Estado de ebriedad y falta de reacción
Un factor determinante para el tribunal fue el estado del imputado al momento del trágico accidente. Los antecedentes expuestos revelan que Constanzo habría consumido alcohol durante una fiesta que se extendió hasta las 5:00 de la madrugada y que, posteriormente, continuó bebiendo durante el almuerzo. Tras los hechos, el hombre se encontraba en un estado de “siesta profunda”.
El Ministerio Público detalló que el padre no reaccionó ante la caída de su hija ni escuchó las alertas de los vecinos. De hecho, pasaron cerca de 40 minutos hasta que personal de Carabineros logró despertarlo.
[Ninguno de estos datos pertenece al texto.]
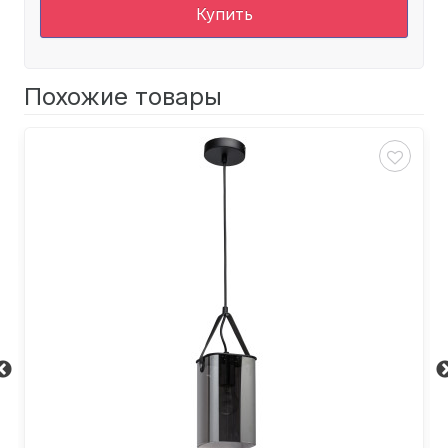
Купить
Похожие товары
Además, la Fiscalía presentó un antecedente clave: el acusado habría asegurado falsamente a la madre de la niña que el departamento contaba con mallas de seguridad, demostrando que conocía la peligrosidad del entorno.
La postura de la defensa
Durante las primeras jornadas, el equipo legal de Constanzo intentó evitar la medida cautelar más gravosa, argumentando que no existió dolo eventual ni una intención de provocar daño. La defensa calificó el suceso como un “lamentable accidente que le ocurrió a un padre querendón”, insistiendo en que la normativa vigente no obliga legalmente a instalar mallas en los edificios.
Cabe recordar que la jueza Andrea Osorio había definido inicialmente el actuar del padre como una “imprudencia temeraria”. Sin embargo, frente a los nuevos antecedentes presentados por el ente persecutor, el tribunal consideró necesario endurecer la medida cautelar mientras la investigación por la muerte de la menor sigue su curso.